Workshoppers and Readers - Why You Need Both

I am a BIG fan of workshopping - giving and getting feedback is the quickest way to develop as a writer, in my opinion. But it shouldn't be used as the only method of working on a novel.

The problem is that workshops, by their nature, can only look at small pieces at a time - a chapter or maybe two would be the maximum. You can (and should) edit each section thoroughly but be careful of losing sight of the bigger picture. The question 'Does the story work?' can only be answered by looking at the novel as a whole, not in little sections.

So, you need to find some people who will be readers. It's a good idea if they can be different to your workshoppers so they can come to the story fresh. It's good if they're writers too, but they don't have to be, so long as they read your genre. That's essential. Ask them about the story, ask them about how the characters are coming across, ask them about pace. Don't ask them to do a line edit - leave that for your workshop group.

I know several people who have spent years workshopping their novels, when IMO they'd be better off sending it out to readers. I understand why people do this - no one wants to ask a friend (let alone a book doctor) to commit several hours of their time to reading your novel until it's as perfect as you can possibly make it - but at some point it has to be done.

The perfect pattern would be: workshop until the first draft is done. Then send it out to readers, to check the story as whole works. Then back to workshopping to refine the text. Repeat as required.

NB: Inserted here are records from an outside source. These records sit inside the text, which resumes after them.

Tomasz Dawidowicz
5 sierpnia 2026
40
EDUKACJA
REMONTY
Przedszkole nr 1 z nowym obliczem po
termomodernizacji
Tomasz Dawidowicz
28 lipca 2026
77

Think of your editing as beautiful embroidery on a dress. There's little point in doing the finest work if the fabric of the dress is poor, or the style is wrong. Getting that right is what a reader will help you to do, and the workshop will help with the embroidery.


penny simpson said...

Excellent post Sarah. I have a fortnightly reader and we seem to have clicked with each others books and it works well. Also helps to a continuity person in case you suddenly forget that Charles had a long moustache in chapter one! If not I had a good experience with a book doctor who gave me the overview I guess you're talking about. It is pricey, they do tell it like it is but, as you say think about all that embroidery time.!

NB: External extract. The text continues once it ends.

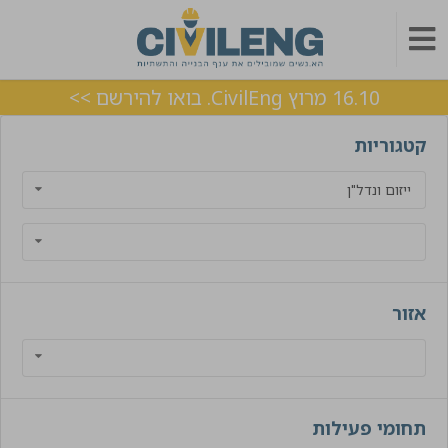
16.10 מרוץ CivilEng. בואו להירשם >>
קטגוריות
ייזום ונדל"ן
אזור
תחומי פעילות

Writer Pat Newcombe said...

I do agree with the system you describe. The only thing for me is that I want to change things every time I look at my ms and sometimes I end up with the version I first thought of - even after workshopping and editing!

Philip C James said...

I have a few quotes on my Facebook profile and one of them reads:

"No work of art is ever finished, merely abandoned..."

but if you're publishing to make money, at some point I guess you have to acknowledge the law of diminishing returns, pop it in a jiffy bag and send your baby out into the world (if writers, and romantic novelists at that, will permit me such mixed and irreverent metaphors...)

Sarah Duncan said...

Penny, sounds like you've got a strong feedback system going. And yes, one of the best things about using a book doctor should be the overview you describe. Glad you had a good experience.

Pat, I know that system all too well - life as a perpetual tinkerer. But as Phil says, you've got to send it out at some time.

Phil, nothing wrong with a mixed metaphor every now and then. Love the quote.